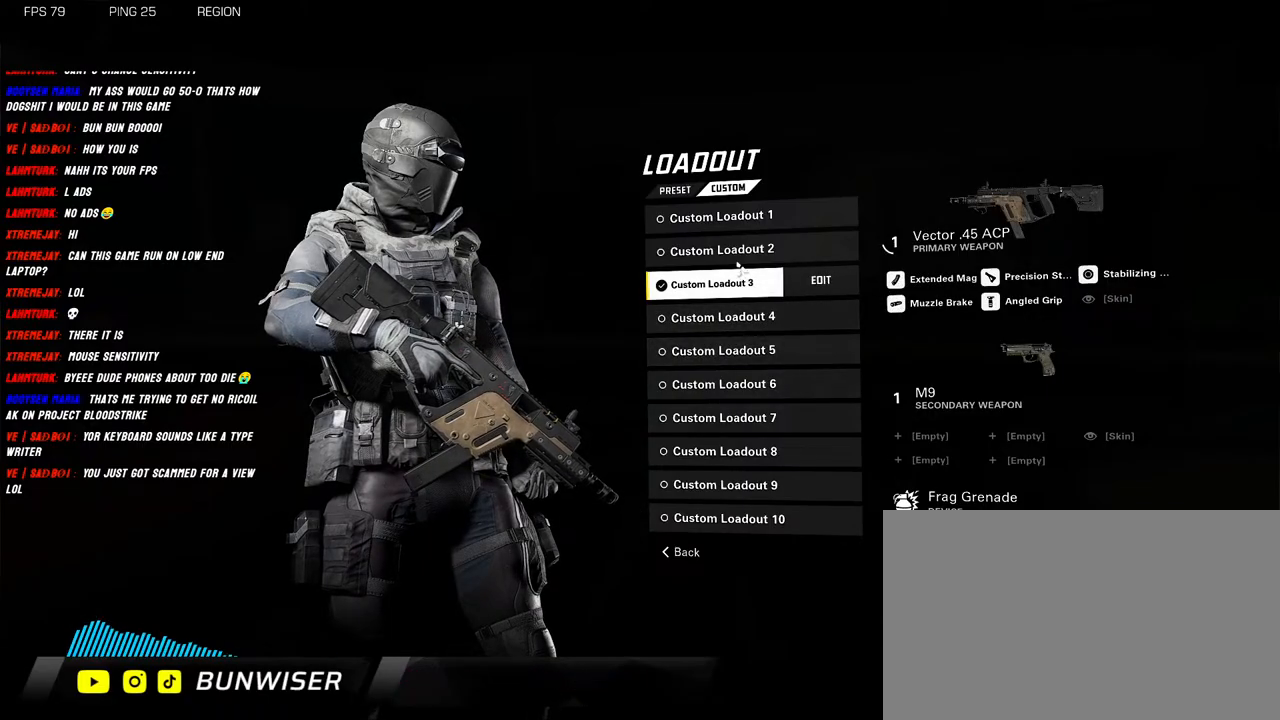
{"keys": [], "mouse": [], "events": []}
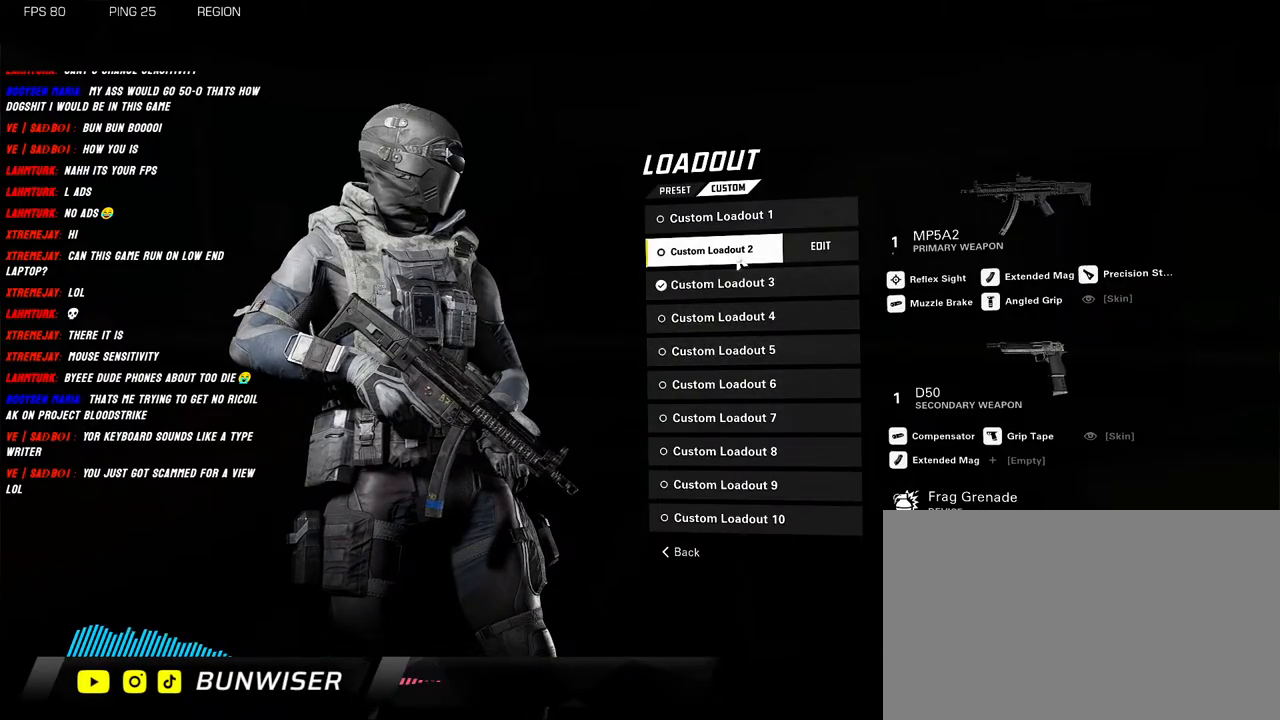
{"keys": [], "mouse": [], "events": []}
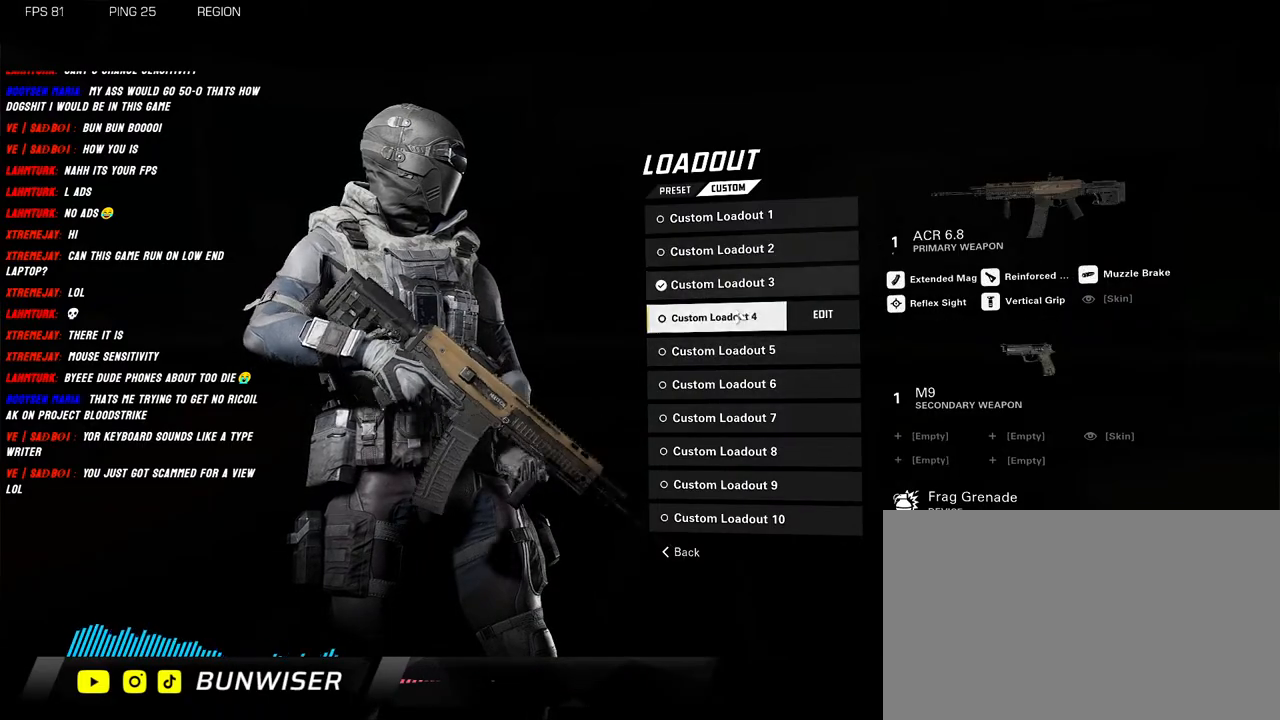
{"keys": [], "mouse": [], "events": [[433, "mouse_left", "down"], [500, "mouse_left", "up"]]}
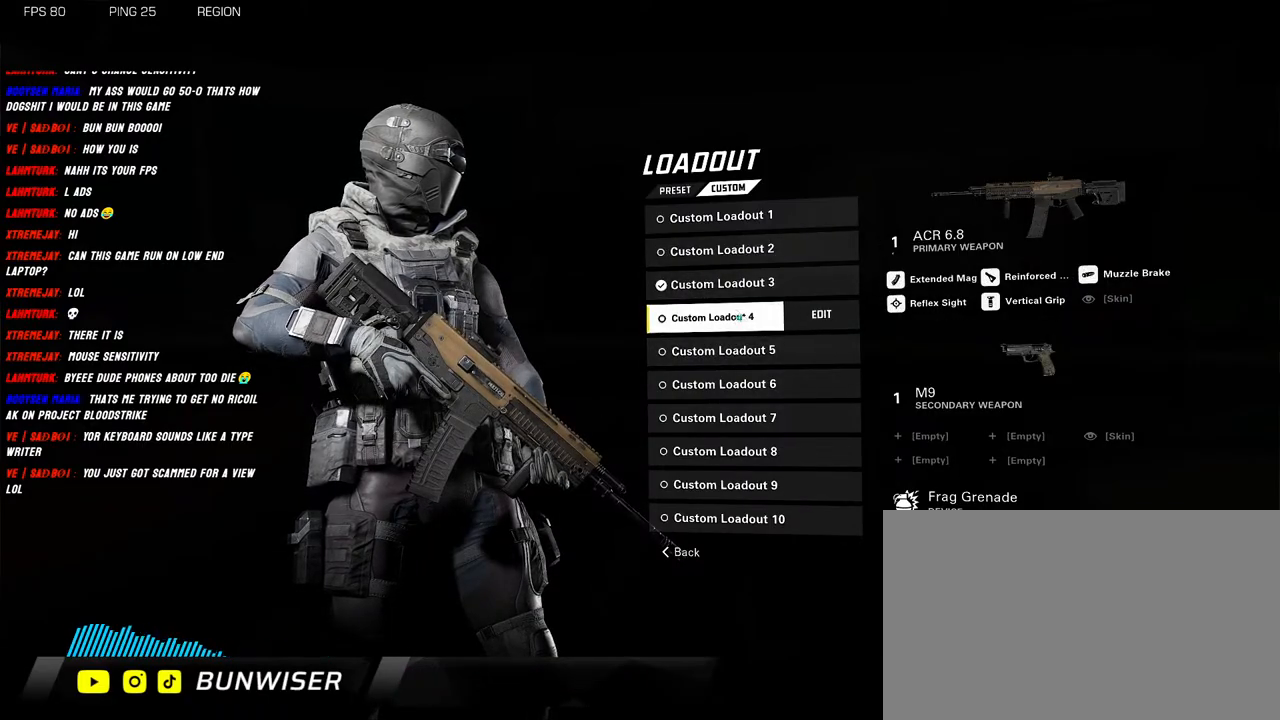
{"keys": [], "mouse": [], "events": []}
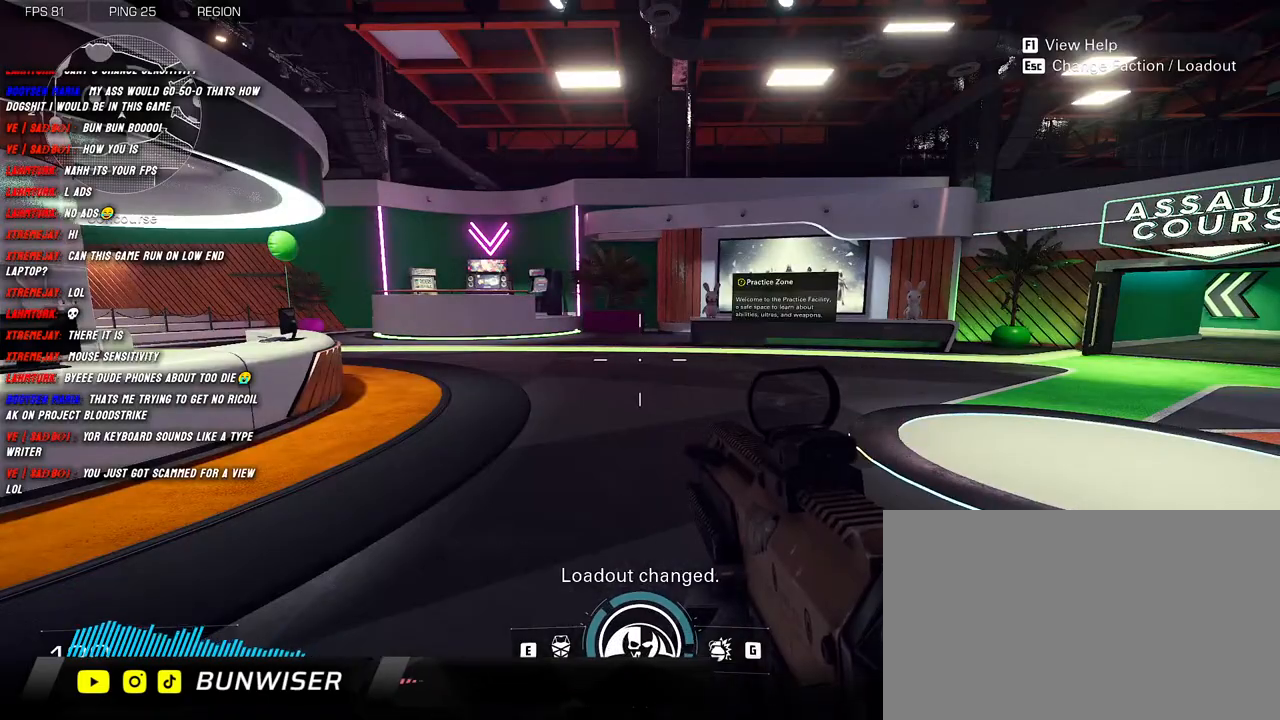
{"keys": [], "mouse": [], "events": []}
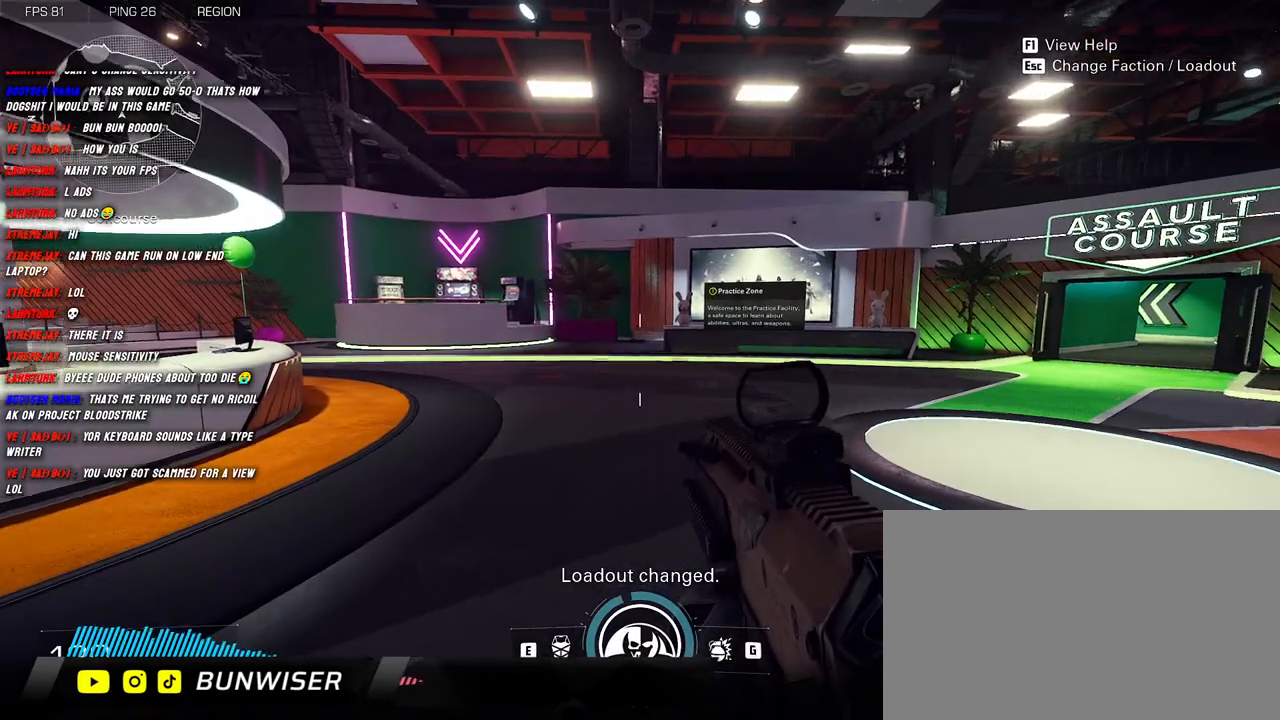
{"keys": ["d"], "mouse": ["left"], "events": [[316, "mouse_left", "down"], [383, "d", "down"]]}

_What is being asked_
The records above are to be quoted exactly, with all pictures left out.

_Result for this exercise_
{"keys": [], "mouse": [], "events": []}
{"keys": [], "mouse": [], "events": []}
{"keys": [], "mouse": [], "events": [[433, "mouse_left", "down"], [500, "mouse_left", "up"]]}
{"keys": [], "mouse": [], "events": []}
{"keys": [], "mouse": [], "events": []}
{"keys": ["d"], "mouse": ["left"], "events": [[316, "mouse_left", "down"], [383, "d", "down"]]}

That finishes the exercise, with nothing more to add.